This is one of the reasons Grip is useful beyond personal chat. You can make it part of a larger system instead of treating it as a standalone toy.


How to install Grip AI

Short answer: install it from PyPI, then run the onboarding wizard.

You need Python 3.12 or newer. I prefer uv, but pip also works.

Install from PyPI

# Using uv
uv tool install grip-ai

# Using pip
pip install grip-ai

Install from source

git clone https://github.com/5unnykum4r/grip-ai.git
cd grip-ai
uv sync

If you want optional features, install the extras you need:

uv sync --extra discord
uv sync --extra slack
uv sync --extra mcp
uv sync --extra document
uv sync --extra browser
uv sync --extra observe
uv sync --extra all

I would start small. Install the core package, complete onboarding, run a few normal tasks, then add extras when you know what you actually need.


Setup walkthrough

Short answer: run grip onboard and follow the wizard.

grip onboard
Grip AI terminal onboarding wizard
The onboarding wizard is the easiest way to create the first working config.

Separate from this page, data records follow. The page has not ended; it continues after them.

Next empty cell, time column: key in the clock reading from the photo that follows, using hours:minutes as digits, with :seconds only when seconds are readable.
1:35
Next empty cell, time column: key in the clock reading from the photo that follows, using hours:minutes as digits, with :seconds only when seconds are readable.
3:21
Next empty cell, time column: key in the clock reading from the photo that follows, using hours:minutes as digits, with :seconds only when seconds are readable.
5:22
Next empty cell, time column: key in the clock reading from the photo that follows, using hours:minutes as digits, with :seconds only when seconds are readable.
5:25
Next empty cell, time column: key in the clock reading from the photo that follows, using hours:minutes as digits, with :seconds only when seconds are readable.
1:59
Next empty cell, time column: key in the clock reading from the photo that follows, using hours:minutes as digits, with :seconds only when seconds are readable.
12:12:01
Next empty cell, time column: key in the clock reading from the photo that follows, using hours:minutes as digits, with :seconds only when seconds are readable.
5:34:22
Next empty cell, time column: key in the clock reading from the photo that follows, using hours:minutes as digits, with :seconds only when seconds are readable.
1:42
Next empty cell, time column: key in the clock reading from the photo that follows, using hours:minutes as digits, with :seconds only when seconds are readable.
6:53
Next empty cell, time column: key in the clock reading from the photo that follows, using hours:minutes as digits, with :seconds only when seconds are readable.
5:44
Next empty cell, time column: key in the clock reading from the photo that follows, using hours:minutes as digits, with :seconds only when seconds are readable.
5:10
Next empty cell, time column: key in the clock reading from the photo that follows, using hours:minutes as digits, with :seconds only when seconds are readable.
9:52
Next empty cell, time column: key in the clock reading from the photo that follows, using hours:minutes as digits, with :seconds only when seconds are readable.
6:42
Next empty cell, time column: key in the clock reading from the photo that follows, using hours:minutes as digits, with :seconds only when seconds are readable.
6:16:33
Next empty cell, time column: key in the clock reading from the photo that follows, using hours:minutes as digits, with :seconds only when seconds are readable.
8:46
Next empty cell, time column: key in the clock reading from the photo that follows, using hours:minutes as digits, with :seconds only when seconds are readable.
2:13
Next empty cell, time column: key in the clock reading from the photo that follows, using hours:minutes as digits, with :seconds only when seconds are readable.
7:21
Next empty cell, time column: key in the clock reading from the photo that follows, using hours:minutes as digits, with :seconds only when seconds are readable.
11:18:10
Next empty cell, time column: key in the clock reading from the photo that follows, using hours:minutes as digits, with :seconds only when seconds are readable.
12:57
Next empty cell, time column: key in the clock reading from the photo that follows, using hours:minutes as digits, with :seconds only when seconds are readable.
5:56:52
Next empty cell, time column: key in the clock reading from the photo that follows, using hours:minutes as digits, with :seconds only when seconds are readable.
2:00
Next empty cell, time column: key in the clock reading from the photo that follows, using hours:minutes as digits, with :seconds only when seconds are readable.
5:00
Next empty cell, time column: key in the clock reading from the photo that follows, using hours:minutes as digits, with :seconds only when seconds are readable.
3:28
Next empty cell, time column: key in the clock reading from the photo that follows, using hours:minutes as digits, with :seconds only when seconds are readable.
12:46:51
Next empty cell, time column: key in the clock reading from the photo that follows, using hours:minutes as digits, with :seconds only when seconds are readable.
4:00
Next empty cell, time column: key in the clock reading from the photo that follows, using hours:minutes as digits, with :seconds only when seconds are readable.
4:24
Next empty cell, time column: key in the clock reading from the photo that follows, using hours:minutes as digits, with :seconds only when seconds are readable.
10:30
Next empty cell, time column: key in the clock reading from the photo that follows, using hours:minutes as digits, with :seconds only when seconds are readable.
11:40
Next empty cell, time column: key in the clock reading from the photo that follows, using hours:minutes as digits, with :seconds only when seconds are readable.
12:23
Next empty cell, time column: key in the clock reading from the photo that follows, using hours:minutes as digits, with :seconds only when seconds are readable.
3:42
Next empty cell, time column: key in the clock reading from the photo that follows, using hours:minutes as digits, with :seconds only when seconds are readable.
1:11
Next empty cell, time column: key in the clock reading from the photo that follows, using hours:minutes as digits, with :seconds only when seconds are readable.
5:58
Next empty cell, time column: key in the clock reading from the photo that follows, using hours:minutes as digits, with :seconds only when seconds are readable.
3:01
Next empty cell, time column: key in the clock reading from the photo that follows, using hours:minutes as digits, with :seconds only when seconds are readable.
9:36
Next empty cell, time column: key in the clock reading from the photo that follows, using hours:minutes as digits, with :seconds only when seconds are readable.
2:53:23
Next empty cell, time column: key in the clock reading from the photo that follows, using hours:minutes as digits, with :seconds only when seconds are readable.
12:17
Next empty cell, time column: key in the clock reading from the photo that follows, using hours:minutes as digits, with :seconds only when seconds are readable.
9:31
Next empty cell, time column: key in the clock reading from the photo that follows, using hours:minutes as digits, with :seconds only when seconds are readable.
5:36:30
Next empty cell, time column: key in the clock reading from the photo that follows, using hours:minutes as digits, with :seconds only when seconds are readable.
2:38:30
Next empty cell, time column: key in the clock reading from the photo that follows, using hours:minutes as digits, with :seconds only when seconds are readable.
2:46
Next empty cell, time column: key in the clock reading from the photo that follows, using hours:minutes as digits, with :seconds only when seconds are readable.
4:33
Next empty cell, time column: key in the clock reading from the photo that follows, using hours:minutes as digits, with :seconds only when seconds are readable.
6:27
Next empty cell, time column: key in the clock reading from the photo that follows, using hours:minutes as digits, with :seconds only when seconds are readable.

The wizard asks for the practical things:

  1. Which provider you want to use.
  2. Which API key is needed for that provider.
  3. Whether you want Telegram setup.
  4. Which workspace Grip should use.
  5. How file access should behave.
  6. Whether the SDK connection is working.

If you use Anthropic, create an API key from the Anthropic Console, paste it into the wizard, and continue.

Anthropic Console API key creation for Grip AI
Use a dedicated API key so you can revoke it later without touching other projects.

If you want Telegram, create a bot with @BotFather, copy the token, and paste it into the wizard.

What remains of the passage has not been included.